> **Stored data**
═══

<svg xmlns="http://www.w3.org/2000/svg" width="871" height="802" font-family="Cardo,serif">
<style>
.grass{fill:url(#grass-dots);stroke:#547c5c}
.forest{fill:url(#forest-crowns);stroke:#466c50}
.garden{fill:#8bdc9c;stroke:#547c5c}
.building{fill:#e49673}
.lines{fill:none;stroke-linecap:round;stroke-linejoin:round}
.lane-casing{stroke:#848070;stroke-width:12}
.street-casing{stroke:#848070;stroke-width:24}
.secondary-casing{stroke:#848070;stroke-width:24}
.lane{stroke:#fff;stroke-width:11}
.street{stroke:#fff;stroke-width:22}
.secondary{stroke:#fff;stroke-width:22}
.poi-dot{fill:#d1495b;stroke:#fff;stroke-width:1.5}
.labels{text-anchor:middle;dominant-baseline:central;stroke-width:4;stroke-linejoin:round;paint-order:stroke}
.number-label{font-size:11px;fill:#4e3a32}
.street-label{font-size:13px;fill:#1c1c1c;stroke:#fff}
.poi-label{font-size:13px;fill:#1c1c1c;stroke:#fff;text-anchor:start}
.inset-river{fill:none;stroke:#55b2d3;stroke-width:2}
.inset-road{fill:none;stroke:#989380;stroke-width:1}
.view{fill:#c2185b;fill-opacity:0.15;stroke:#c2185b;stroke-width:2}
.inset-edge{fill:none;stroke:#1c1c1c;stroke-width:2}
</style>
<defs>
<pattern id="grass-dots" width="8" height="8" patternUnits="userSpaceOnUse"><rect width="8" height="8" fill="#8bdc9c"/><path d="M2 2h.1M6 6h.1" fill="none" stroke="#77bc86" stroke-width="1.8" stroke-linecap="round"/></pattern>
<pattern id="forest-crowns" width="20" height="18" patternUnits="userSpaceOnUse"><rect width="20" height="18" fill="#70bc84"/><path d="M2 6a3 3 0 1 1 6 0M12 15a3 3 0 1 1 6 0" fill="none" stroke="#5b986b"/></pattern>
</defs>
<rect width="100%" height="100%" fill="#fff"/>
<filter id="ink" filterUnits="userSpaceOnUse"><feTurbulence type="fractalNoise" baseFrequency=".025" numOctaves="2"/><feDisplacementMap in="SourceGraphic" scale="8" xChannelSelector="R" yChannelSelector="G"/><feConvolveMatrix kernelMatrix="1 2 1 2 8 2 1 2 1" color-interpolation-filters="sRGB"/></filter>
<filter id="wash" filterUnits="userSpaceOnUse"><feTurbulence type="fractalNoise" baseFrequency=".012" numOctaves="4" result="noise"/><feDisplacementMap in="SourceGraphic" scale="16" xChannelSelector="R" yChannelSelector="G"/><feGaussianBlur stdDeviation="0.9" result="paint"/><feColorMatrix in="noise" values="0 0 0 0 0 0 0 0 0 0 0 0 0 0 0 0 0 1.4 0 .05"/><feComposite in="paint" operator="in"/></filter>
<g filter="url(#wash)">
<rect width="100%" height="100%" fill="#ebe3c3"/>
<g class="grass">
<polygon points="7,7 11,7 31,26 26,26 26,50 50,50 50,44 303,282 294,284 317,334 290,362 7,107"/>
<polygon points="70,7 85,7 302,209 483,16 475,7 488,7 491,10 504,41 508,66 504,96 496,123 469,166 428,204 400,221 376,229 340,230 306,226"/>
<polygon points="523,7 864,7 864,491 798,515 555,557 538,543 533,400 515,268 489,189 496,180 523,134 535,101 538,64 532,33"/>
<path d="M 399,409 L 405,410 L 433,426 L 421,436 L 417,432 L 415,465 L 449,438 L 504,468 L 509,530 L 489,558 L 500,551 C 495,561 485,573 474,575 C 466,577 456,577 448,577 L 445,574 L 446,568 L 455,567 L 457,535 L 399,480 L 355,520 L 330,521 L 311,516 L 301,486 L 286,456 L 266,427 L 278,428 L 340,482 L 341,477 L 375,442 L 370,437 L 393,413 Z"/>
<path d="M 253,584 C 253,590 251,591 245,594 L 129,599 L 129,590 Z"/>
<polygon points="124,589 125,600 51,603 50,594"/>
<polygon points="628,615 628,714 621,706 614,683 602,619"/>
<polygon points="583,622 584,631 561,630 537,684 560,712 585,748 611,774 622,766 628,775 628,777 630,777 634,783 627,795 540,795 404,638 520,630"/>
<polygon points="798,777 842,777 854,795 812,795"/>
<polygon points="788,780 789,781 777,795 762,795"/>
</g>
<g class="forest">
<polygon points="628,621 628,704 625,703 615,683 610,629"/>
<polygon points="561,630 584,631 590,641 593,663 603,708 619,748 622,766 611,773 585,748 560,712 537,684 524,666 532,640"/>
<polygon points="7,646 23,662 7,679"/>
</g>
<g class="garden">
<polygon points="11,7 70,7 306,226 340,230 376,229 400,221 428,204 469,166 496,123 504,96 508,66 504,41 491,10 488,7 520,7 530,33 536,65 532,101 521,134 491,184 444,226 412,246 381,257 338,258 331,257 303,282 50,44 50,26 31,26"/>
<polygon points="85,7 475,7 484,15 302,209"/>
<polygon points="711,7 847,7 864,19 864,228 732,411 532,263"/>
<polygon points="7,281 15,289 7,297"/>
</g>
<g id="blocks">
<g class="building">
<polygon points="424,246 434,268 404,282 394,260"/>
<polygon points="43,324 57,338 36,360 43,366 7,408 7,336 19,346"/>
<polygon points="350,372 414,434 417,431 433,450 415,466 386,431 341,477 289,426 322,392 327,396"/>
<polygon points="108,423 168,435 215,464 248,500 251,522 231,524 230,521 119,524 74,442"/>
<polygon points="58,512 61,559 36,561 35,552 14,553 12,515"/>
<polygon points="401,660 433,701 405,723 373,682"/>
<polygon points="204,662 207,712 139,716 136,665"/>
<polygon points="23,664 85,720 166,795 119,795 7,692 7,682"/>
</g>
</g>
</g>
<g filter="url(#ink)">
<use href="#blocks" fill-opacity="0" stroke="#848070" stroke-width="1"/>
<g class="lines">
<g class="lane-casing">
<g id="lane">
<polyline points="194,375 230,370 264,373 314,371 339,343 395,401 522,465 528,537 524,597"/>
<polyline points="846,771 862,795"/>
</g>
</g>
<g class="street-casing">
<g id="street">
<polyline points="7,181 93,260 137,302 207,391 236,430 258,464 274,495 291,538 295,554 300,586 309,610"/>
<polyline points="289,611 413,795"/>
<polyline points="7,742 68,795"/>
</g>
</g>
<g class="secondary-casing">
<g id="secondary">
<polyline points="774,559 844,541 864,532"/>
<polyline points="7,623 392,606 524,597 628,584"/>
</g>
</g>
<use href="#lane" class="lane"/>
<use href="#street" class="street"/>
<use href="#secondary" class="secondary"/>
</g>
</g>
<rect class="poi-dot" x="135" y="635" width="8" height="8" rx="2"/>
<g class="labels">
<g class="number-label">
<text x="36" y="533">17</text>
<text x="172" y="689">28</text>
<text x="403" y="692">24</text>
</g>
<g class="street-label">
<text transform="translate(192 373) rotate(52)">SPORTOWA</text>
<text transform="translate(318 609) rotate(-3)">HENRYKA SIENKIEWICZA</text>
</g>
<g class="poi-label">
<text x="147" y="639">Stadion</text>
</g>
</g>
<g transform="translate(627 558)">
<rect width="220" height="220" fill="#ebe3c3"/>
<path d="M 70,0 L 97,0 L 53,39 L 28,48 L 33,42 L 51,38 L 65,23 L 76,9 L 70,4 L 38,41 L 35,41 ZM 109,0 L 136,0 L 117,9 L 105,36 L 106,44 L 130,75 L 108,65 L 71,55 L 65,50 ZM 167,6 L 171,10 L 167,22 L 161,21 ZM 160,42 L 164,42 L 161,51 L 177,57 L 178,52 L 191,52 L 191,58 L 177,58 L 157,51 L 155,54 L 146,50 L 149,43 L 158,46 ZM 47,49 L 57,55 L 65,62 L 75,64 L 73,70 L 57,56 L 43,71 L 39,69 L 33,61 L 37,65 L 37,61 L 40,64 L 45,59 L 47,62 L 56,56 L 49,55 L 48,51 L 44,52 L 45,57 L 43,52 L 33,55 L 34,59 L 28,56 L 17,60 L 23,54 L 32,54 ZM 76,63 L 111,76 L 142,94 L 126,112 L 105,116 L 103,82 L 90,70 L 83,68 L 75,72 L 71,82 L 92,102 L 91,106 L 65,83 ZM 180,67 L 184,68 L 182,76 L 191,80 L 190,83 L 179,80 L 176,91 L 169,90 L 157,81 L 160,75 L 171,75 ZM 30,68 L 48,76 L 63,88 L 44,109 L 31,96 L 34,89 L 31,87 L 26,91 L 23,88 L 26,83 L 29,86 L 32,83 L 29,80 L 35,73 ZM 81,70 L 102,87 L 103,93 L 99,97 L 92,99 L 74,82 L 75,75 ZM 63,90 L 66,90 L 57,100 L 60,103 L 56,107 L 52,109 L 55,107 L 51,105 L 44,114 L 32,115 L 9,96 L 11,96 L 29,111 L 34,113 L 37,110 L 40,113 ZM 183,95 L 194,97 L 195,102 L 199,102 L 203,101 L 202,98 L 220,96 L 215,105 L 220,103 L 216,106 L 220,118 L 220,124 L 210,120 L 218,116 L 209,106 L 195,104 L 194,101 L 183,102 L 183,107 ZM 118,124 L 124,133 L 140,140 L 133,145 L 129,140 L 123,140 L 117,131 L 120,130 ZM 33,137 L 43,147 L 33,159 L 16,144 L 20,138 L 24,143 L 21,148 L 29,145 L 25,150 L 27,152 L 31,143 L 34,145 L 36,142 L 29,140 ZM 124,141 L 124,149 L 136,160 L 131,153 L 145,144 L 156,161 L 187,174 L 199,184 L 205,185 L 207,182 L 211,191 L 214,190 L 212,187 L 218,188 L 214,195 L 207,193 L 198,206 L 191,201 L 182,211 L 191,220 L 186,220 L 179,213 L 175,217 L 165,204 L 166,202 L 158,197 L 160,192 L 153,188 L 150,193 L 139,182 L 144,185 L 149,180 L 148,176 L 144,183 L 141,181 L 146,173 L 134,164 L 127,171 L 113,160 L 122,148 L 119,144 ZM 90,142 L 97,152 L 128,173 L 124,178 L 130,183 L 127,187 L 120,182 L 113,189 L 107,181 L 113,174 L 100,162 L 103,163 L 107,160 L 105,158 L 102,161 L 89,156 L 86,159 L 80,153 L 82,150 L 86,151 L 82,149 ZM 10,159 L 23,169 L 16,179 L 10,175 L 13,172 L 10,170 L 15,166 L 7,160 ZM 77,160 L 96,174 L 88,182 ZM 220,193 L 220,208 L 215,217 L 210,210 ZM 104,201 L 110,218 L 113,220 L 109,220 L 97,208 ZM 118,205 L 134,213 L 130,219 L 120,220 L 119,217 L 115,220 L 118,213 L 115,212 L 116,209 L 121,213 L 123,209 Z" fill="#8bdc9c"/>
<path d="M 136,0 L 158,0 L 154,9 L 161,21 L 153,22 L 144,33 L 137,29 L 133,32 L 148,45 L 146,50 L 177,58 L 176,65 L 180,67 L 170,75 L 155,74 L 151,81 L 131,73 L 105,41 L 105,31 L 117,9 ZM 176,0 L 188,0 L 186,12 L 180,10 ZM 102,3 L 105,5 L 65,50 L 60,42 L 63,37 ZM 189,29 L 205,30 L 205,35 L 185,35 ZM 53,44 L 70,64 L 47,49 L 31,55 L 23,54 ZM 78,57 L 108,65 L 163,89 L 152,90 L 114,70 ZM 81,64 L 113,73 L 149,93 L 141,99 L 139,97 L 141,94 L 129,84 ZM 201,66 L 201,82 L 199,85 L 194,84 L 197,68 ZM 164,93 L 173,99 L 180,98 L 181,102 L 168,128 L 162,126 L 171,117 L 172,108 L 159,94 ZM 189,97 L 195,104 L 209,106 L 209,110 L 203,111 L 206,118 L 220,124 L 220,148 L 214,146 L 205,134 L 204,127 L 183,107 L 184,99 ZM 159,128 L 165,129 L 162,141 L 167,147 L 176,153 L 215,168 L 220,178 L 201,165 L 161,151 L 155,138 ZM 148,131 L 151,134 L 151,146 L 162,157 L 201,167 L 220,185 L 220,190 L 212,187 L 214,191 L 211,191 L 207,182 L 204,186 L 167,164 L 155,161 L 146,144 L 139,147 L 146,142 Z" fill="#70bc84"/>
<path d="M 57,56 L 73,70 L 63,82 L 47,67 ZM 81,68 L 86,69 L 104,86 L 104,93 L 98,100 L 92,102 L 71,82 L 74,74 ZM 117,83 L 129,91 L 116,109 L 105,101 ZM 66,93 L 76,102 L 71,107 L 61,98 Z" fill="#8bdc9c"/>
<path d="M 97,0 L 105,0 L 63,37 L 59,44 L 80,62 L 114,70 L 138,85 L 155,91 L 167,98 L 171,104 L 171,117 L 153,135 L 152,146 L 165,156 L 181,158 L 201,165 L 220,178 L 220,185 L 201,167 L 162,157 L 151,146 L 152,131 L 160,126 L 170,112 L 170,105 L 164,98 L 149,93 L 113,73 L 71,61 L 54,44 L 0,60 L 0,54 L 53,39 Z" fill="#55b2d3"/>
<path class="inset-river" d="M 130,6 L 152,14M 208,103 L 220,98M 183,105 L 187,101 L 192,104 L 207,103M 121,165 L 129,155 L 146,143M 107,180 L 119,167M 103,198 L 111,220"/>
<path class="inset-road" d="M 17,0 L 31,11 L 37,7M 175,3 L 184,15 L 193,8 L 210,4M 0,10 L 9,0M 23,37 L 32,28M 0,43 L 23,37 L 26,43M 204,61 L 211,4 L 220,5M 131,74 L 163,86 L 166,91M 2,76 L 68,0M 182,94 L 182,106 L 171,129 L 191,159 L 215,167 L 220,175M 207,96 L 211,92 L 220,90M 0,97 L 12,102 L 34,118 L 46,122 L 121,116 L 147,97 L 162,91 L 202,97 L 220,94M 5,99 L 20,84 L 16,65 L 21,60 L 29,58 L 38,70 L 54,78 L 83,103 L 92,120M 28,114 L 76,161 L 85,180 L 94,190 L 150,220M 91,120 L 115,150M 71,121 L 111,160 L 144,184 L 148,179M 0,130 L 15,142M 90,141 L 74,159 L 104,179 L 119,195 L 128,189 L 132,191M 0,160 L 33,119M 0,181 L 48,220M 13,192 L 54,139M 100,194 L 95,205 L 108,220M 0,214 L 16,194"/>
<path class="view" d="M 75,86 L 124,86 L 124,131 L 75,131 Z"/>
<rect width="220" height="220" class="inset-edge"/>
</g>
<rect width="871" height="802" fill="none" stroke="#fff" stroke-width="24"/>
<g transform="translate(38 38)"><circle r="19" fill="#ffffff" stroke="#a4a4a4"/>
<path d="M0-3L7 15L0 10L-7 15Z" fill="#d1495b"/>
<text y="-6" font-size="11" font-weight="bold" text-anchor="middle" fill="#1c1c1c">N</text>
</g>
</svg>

═══

> **Task to carry out**
Which lines above contain the word "labels"? List them.

> **Solved problem**
.labels{text-anchor:middle;dominant-baseline:central;stroke-width:4;stroke-linejoin:round;paint-order:stroke}
<g class="labels">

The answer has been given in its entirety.